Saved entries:
┄┄┄┄┄┄┄┄┄┄┄┄┄┄┄┄┄┄┄┄
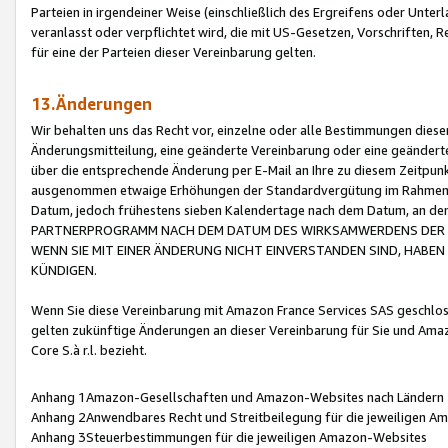
Parteien in irgendeiner Weise (einschließlich des Ergreifens oder Unt
veranlasst oder verpflichtet wird, die mit US-Gesetzen, Vorschriften,
für eine der Parteien dieser Vereinbarung gelten.
13.Änderungen
Wir behalten uns das Recht vor, einzelne oder alle Bestimmungen diese
Änderungsmitteilung, eine geänderte Vereinbarung oder eine geänderte 
über die entsprechende Änderung per E-Mail an Ihre zu diesem Zeitpun
ausgenommen etwaige Erhöhungen der Standardvergütung im Rahmen
Datum, jedoch frühestens sieben Kalendertage nach dem Datum, an de
PARTNERPROGRAMM NACH DEM DATUM DES WIRKSAMWERDENS DER Ä
WENN SIE MIT EINER ÄNDERUNG NICHT EINVERSTANDEN SIND, HABEN S
KÜNDIGEN.
Wenn Sie diese Vereinbarung mit Amazon France Services SAS geschlo
gelten zukünftige Änderungen an dieser Vereinbarung für Sie und Ama
Core S.à r.l. bezieht.
Anhang 1Amazon-Gesellschaften und Amazon-Websites nach Ländern
Anhang 2Anwendbares Recht und Streitbeilegung für die jeweiligen 
Anhang 3Steuerbestimmungen für die jeweiligen Amazon-Websites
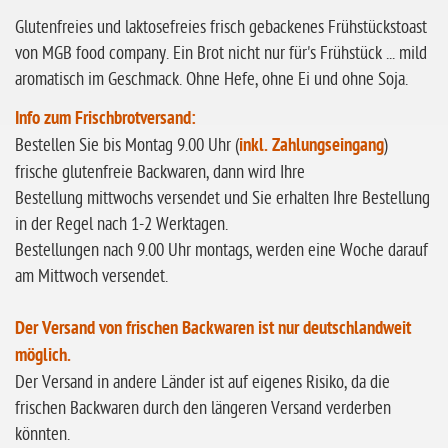
ohne Knoblauch
Glutenfreies und laktosefreies frisch gebackenes Frühstückstoast
von MGB food company. Ein Brot nicht nur für's Frühstück ... mild
ohne Sellerie
aromatisch im Geschmack. Ohne Hefe, ohne Ei und ohne Soja.
glutenfrei
Info zum Frischbrotversand:
ohne
Bestellen Sie bis Montag 9.00 Uhr (
inkl. Zahlungseingang
)
Sonnenblumen
frische glutenfreie Backwaren, dann wird Ihre
ohne Palmöl
Bestellung mittwochs versendet und Sie erhalten Ihre Bestellung
in der Regel nach 1-2 Werktagen.
Bestellungen nach 9.00 Uhr montags, werden eine Woche darauf
am Mittwoch versendet.
Der Versand von frischen Backwaren ist nur deutschlandweit
möglich.
Der Versand in andere Länder ist auf eigenes Risiko, da die
frischen Backwaren durch den längeren Versand verderben
könnten.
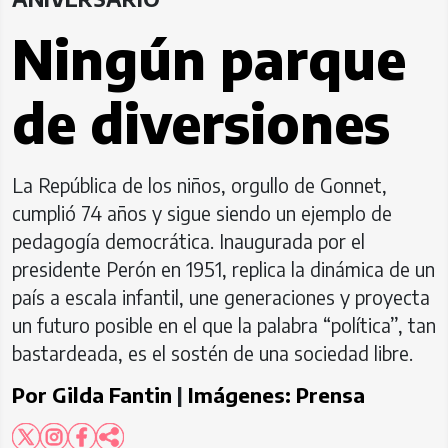
Ningún parque
de diversiones
La República de los niños, orgullo de Gonnet,
cumplió 74 años y sigue siendo un ejemplo de
pedagogía democrática. Inaugurada por el
presidente Perón en 1951, replica la dinámica de un
país a escala infantil, une generaciones y proyecta
un futuro posible en el que la palabra “política”, tan
bastardeada, es el sostén de una sociedad libre.
Por
Gilda Fantin
|
Imágenes:
Prensa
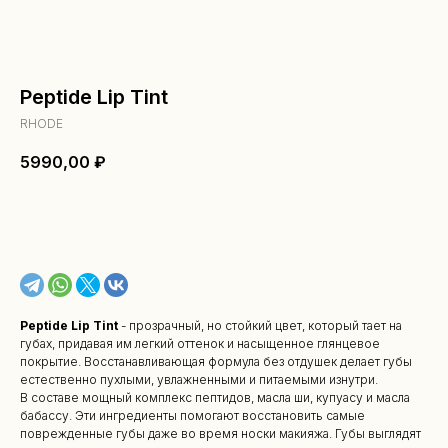
Peptide Lip Tint
RHODE
5990,00
₽
В КОРЗИНУ
Peptide Lip Tint
- прозрачный, но стойкий цвет, который тает на
губах, придавая им легкий оттенок и насыщенное глянцевое
покрытие. Восстанавливающая формула без отдушек делает губы
естественно пухлыми, увлажненными и питаемыми изнутри.
В составе мощный комплекс пептидов, масла ши, купуасу и масла
бабассу. Эти ингредиенты помогают восстановить самые
поврежденные губы даже во время носки макияжа. Губы выглядят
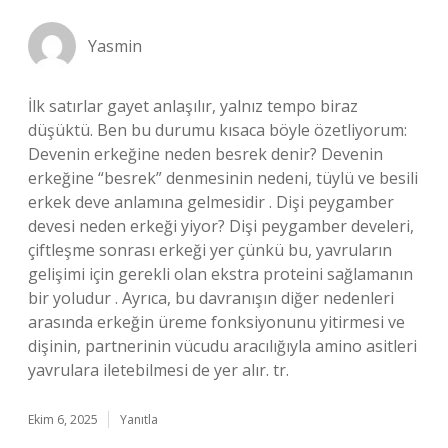
Yasmin
İlk satırlar gayet anlaşılır, yalnız tempo biraz
düşüktü. Ben bu durumu kısaca böyle özetliyorum:
Devenin erkeğine neden besrek denir? Devenin
erkeğine “besrek” denmesinin nedeni, tüylü ve besili
erkek deve anlamına gelmesidir . Dişi peygamber
devesi neden erkeği yiyor? Dişi peygamber develeri,
çiftleşme sonrası erkeği yer çünkü bu, yavruların
gelişimi için gerekli olan ekstra proteini sağlamanın
bir yoludur . Ayrıca, bu davranışın diğer nedenleri
arasında erkeğin üreme fonksiyonunu yitirmesi ve
dişinin, partnerinin vücudu aracılığıyla amino asitleri
yavrulara iletebilmesi de yer alır. tr.
Ekim 6, 2025
Yanıtla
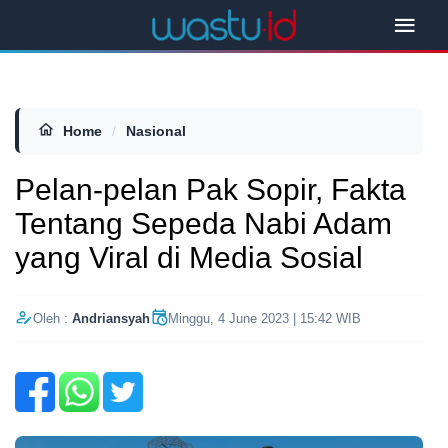
Home
/
Nasional
Pelan-pelan Pak Sopir, Fakta
Tentang Sepeda Nabi Adam
yang Viral di Media Sosial
Oleh :
Andriansyah
Minggu, 4 June 2023 | 15:42 WIB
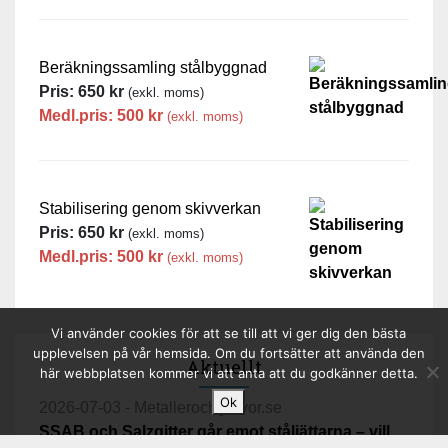
Beräkningssamling stålbyggnad
Pris:
650
kr
(exkl. moms)
Medl.pris:
500
kr
(exkl. moms)
Stabilisering genom skivverkan
Pris:
650
kr
(exkl. moms)
Medl.pris:
500
kr
(exkl. moms)
Vi använder cookies för att se till att vi ger dig den bästa
upplevelsen på vår hemsida. Om du fortsätter att använda den
Aktuellt
här webbplatsen kommer vi att anta att du godkänner detta.
Ok
2026-07-03 - Metallerochgruvor.se
SSAB och Salzgitter går emot ståljättarna – vill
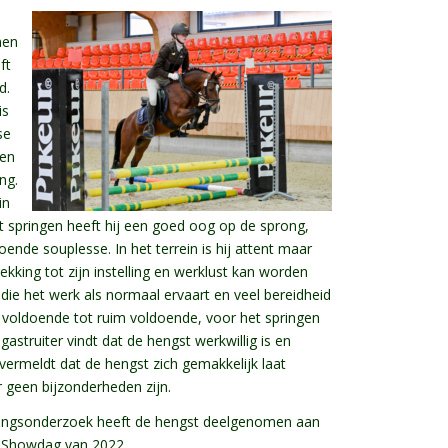
nen
ft
d.
is
se
een
ng.
in
t springen heeft hij een goed oog op de sprong,
ende souplesse. In het terrein is hij attent maar
ekking tot zijn instelling en werklust kan worden
 die het werk als normaal ervaart en veel bereidheid
s voldoende tot ruim voldoende, voor het springen
astruiter vindt dat de hengst werkwillig is en
 vermeldt dat de hengst zich gemakkelijk laat
 geen bijzonderheden zijn.
tingsonderzoek heeft de hengst deelgenomen aan
n Showdag van 2022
┄┄┄┄┄┄┄┄┄┄┄┄┄┄┄┄┄┄┄┄
Go through the data above and transcribe it in full, omitting any image.

Parteien in irgendeiner Weise (einschließlich des Ergreifens oder Unt
veranlasst oder verpflichtet wird, die mit US-Gesetzen, Vorschriften,
für eine der Parteien dieser Vereinbarung gelten.
13.Änderungen
Wir behalten uns das Recht vor, einzelne oder alle Bestimmungen diese
Änderungsmitteilung, eine geänderte Vereinbarung oder eine geänderte 
über die entsprechende Änderung per E-Mail an Ihre zu diesem Zeitpun
ausgenommen etwaige Erhöhungen der Standardvergütung im Rahmen
Datum, jedoch frühestens sieben Kalendertage nach dem Datum, an de
PARTNERPROGRAMM NACH DEM DATUM DES WIRKSAMWERDENS DER Ä
WENN SIE MIT EINER ÄNDERUNG NICHT EINVERSTANDEN SIND, HABEN S
KÜNDIGEN.
Wenn Sie diese Vereinbarung mit Amazon France Services SAS geschlo
gelten zukünftige Änderungen an dieser Vereinbarung für Sie und Ama
Core S.à r.l. bezieht.
Anhang 1Amazon-Gesellschaften und Amazon-Websites nach Ländern
Anhang 2Anwendbares Recht und Streitbeilegung für die jeweiligen 
Anhang 3Steuerbestimmungen für die jeweiligen Amazon-Websites
ohne Knoblauch
Glutenfreies und laktosefreies frisch gebackenes Frühstückstoast
von MGB food company. Ein Brot nicht nur für's Frühstück ... mild
ohne Sellerie
aromatisch im Geschmack. Ohne Hefe, ohne Ei und ohne Soja.
glutenfrei
Info zum Frischbrotversand:
ohne
Bestellen Sie bis Montag 9.00 Uhr (
inkl. Zahlungseingang
)
Sonnenblumen
frische glutenfreie Backwaren, dann wird Ihre
ohne Palmöl
Bestellung mittwochs versendet und Sie erhalten Ihre Bestellung
in der Regel nach 1-2 Werktagen.
Bestellungen nach 9.00 Uhr montags, werden eine Woche darauf
am Mittwoch versendet.
Der Versand von frischen Backwaren ist nur deutschlandweit
möglich.
Der Versand in andere Länder ist auf eigenes Risiko, da die
frischen Backwaren durch den längeren Versand verderben
könnten.
Ningún parque
de diversiones
La República de los niños, orgullo de Gonnet,
cumplió 74 años y sigue siendo un ejemplo de
pedagogía democrática. Inaugurada por el
presidente Perón en 1951, replica la dinámica de un
país a escala infantil, une generaciones y proyecta
un futuro posible en el que la palabra “política”, tan
bastardeada, es el sostén de una sociedad libre.
Por
Gilda Fantin
|
Imágenes:
Prensa
Peptide Lip Tint
RHODE
5990,00
₽
В КОРЗИНУ
Peptide Lip Tint
- прозрачный, но стойкий цвет, который тает на
губах, придавая им легкий оттенок и насыщенное глянцевое
покрытие. Восстанавливающая формула без отдушек делает губы
естественно пухлыми, увлажненными и питаемыми изнутри.
В составе мощный комплекс пептидов, масла ши, купуасу и масла
бабассу. Эти ингредиенты помогают восстановить самые
поврежденные губы даже во время носки макияжа. Губы выглядят
Yasmin
İlk satırlar gayet anlaşılır, yalnız tempo biraz
düşüktü. Ben bu durumu kısaca böyle özetliyorum:
Devenin erkeğine neden besrek denir? Devenin
erkeğine “besrek” denmesinin nedeni, tüylü ve besili
erkek deve anlamına gelmesidir . Dişi peygamber
devesi neden erkeği yiyor? Dişi peygamber develeri,
çiftleşme sonrası erkeği yer çünkü bu, yavruların
gelişimi için gerekli olan ekstra proteini sağlamanın
bir yoludur . Ayrıca, bu davranışın diğer nedenleri
arasında erkeğin üreme fonksiyonunu yitirmesi ve
dişinin, partnerinin vücudu aracılığıyla amino asitleri
yavrulara iletebilmesi de yer alır. tr.
Ekim 6, 2025
Yanıtla
Home
/
Nasional
Pelan-pelan Pak Sopir, Fakta
Tentang Sepeda Nabi Adam
yang Viral di Media Sosial
Oleh :
Andriansyah
Minggu, 4 June 2023 | 15:42 WIB
Beräkningssamling stålbyggnad
Pris:
650
kr
(exkl. moms)
Medl.pris:
500
kr
(exkl. moms)
Stabilisering genom skivverkan
Pris:
650
kr
(exkl. moms)
Medl.pris:
500
kr
(exkl. moms)
Vi använder cookies för att se till att vi ger dig den bästa
upplevelsen på vår hemsida. Om du fortsätter att använda den
Aktuellt
här webbplatsen kommer vi att anta att du godkänner detta.
Ok
2026-07-03 - Metallerochgruvor.se
SSAB och Salzgitter går emot ståljättarna – vill
nen
ft
d.
is
se
een
ng.
in
t springen heeft hij een goed oog op de sprong,
ende souplesse. In het terrein is hij attent maar
ekking tot zijn instelling en werklust kan worden
 die het werk als normaal ervaart en veel bereidheid
s voldoende tot ruim voldoende, voor het springen
astruiter vindt dat de hengst werkwillig is en
 vermeldt dat de hengst zich gemakkelijk laat
 geen bijzonderheden zijn.
tingsonderzoek heeft de hengst deelgenomen aan
n Showdag van 2022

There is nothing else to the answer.